**WORK INSTRUCTIONS**.
Output each entry exactly as written.

Camera-frame cuboid estimates
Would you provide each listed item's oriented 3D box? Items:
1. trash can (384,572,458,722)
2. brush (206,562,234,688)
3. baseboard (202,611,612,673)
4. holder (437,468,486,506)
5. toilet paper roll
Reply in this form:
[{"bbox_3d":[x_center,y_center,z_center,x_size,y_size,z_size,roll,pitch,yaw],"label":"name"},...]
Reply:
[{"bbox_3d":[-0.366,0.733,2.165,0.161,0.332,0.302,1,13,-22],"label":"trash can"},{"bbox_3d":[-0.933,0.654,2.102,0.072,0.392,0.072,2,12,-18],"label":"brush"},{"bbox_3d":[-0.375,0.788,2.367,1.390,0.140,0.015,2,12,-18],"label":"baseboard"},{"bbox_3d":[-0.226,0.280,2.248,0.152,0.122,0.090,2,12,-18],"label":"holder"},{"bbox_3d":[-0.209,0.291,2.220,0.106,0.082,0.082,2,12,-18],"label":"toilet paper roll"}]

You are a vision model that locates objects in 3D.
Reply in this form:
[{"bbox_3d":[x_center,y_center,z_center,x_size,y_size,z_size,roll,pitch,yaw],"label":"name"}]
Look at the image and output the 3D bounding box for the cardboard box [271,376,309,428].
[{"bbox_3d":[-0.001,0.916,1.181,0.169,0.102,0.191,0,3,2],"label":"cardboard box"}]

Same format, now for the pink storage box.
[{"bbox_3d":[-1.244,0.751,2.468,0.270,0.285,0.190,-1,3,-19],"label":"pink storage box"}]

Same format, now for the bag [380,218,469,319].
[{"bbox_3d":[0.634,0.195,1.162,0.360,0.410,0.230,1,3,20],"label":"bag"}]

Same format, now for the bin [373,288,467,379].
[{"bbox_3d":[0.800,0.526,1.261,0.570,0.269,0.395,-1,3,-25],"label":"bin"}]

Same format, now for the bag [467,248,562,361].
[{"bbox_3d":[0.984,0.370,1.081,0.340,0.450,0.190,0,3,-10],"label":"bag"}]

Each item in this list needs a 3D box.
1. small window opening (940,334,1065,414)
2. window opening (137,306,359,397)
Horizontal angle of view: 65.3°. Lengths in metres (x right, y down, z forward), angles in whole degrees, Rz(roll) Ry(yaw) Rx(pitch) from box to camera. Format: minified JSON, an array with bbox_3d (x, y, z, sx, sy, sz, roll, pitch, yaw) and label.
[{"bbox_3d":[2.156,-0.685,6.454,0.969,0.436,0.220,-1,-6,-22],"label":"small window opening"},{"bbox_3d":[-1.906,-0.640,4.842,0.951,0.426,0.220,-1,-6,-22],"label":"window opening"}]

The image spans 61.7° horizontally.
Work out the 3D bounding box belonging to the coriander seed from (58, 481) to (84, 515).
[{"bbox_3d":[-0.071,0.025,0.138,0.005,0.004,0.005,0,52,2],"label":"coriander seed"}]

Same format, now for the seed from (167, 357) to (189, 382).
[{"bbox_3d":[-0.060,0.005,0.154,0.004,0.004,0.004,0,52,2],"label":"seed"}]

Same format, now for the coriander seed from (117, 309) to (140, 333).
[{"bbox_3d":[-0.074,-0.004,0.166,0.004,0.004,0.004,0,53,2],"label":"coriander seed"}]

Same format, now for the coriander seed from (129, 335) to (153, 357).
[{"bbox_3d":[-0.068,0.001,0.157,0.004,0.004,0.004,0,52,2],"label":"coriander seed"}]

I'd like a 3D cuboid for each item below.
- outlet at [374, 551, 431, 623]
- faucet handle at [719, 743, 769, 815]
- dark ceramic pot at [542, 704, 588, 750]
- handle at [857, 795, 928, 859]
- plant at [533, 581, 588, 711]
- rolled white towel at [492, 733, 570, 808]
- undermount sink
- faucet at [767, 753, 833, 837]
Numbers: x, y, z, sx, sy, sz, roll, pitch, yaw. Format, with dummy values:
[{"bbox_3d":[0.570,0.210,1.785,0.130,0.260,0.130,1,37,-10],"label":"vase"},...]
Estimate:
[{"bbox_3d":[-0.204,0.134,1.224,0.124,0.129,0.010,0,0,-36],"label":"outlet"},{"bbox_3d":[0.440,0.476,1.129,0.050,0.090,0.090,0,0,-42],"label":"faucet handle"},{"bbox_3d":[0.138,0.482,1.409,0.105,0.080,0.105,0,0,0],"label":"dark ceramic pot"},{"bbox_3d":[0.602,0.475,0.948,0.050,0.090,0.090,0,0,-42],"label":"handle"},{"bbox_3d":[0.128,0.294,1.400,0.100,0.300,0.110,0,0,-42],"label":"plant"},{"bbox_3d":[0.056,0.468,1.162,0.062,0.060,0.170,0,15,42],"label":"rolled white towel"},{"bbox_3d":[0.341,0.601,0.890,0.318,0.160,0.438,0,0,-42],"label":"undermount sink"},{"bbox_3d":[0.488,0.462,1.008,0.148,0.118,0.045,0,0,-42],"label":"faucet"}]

**TASK OUTPUT**.
Would you provide each listed item's oriented 3D box? Items:
1. trash can (384,572,458,722)
2. brush (206,562,234,688)
3. baseboard (202,611,612,673)
4. holder (437,468,486,506)
5. toilet paper roll
Reply in this form:
[{"bbox_3d":[x_center,y_center,z_center,x_size,y_size,z_size,roll,pitch,yaw],"label":"name"},...]
Reply:
[{"bbox_3d":[-0.366,0.733,2.165,0.161,0.332,0.302,1,13,-22],"label":"trash can"},{"bbox_3d":[-0.933,0.654,2.102,0.072,0.392,0.072,2,12,-18],"label":"brush"},{"bbox_3d":[-0.375,0.788,2.367,1.390,0.140,0.015,2,12,-18],"label":"baseboard"},{"bbox_3d":[-0.226,0.280,2.248,0.152,0.122,0.090,2,12,-18],"label":"holder"},{"bbox_3d":[-0.209,0.291,2.220,0.106,0.082,0.082,2,12,-18],"label":"toilet paper roll"}]

You are a vision model that locates objects in 3D.
Reply in this form:
[{"bbox_3d":[x_center,y_center,z_center,x_size,y_size,z_size,roll,pitch,yaw],"label":"name"}]
Look at the image and output the 3D bounding box for the cardboard box [271,376,309,428].
[{"bbox_3d":[-0.001,0.916,1.181,0.169,0.102,0.191,0,3,2],"label":"cardboard box"}]

Same format, now for the pink storage box.
[{"bbox_3d":[-1.244,0.751,2.468,0.270,0.285,0.190,-1,3,-19],"label":"pink storage box"}]

Same format, now for the bag [380,218,469,319].
[{"bbox_3d":[0.634,0.195,1.162,0.360,0.410,0.230,1,3,20],"label":"bag"}]

Same format, now for the bin [373,288,467,379].
[{"bbox_3d":[0.800,0.526,1.261,0.570,0.269,0.395,-1,3,-25],"label":"bin"}]

Same format, now for the bag [467,248,562,361].
[{"bbox_3d":[0.984,0.370,1.081,0.340,0.450,0.190,0,3,-10],"label":"bag"}]

Each item in this list needs a 3D box.
1. small window opening (940,334,1065,414)
2. window opening (137,306,359,397)
Horizontal angle of view: 65.3°. Lengths in metres (x right, y down, z forward), angles in whole degrees, Rz(roll) Ry(yaw) Rx(pitch) from box to camera. Format: minified JSON, an array with bbox_3d (x, y, z, sx, sy, sz, roll, pitch, yaw) and label.
[{"bbox_3d":[2.156,-0.685,6.454,0.969,0.436,0.220,-1,-6,-22],"label":"small window opening"},{"bbox_3d":[-1.906,-0.640,4.842,0.951,0.426,0.220,-1,-6,-22],"label":"window opening"}]

The image spans 61.7° horizontally.
Work out the 3D bounding box belonging to the coriander seed from (58, 481) to (84, 515).
[{"bbox_3d":[-0.071,0.025,0.138,0.005,0.004,0.005,0,52,2],"label":"coriander seed"}]

Same format, now for the seed from (167, 357) to (189, 382).
[{"bbox_3d":[-0.060,0.005,0.154,0.004,0.004,0.004,0,52,2],"label":"seed"}]

Same format, now for the coriander seed from (117, 309) to (140, 333).
[{"bbox_3d":[-0.074,-0.004,0.166,0.004,0.004,0.004,0,53,2],"label":"coriander seed"}]

Same format, now for the coriander seed from (129, 335) to (153, 357).
[{"bbox_3d":[-0.068,0.001,0.157,0.004,0.004,0.004,0,52,2],"label":"coriander seed"}]

I'd like a 3D cuboid for each item below.
- outlet at [374, 551, 431, 623]
- faucet handle at [719, 743, 769, 815]
- dark ceramic pot at [542, 704, 588, 750]
- handle at [857, 795, 928, 859]
- plant at [533, 581, 588, 711]
- rolled white towel at [492, 733, 570, 808]
- undermount sink
- faucet at [767, 753, 833, 837]
Numbers: x, y, z, sx, sy, sz, roll, pitch, yaw. Format, with dummy values:
[{"bbox_3d":[0.570,0.210,1.785,0.130,0.260,0.130,1,37,-10],"label":"vase"},...]
Estimate:
[{"bbox_3d":[-0.204,0.134,1.224,0.124,0.129,0.010,0,0,-36],"label":"outlet"},{"bbox_3d":[0.440,0.476,1.129,0.050,0.090,0.090,0,0,-42],"label":"faucet handle"},{"bbox_3d":[0.138,0.482,1.409,0.105,0.080,0.105,0,0,0],"label":"dark ceramic pot"},{"bbox_3d":[0.602,0.475,0.948,0.050,0.090,0.090,0,0,-42],"label":"handle"},{"bbox_3d":[0.128,0.294,1.400,0.100,0.300,0.110,0,0,-42],"label":"plant"},{"bbox_3d":[0.056,0.468,1.162,0.062,0.060,0.170,0,15,42],"label":"rolled white towel"},{"bbox_3d":[0.341,0.601,0.890,0.318,0.160,0.438,0,0,-42],"label":"undermount sink"},{"bbox_3d":[0.488,0.462,1.008,0.148,0.118,0.045,0,0,-42],"label":"faucet"}]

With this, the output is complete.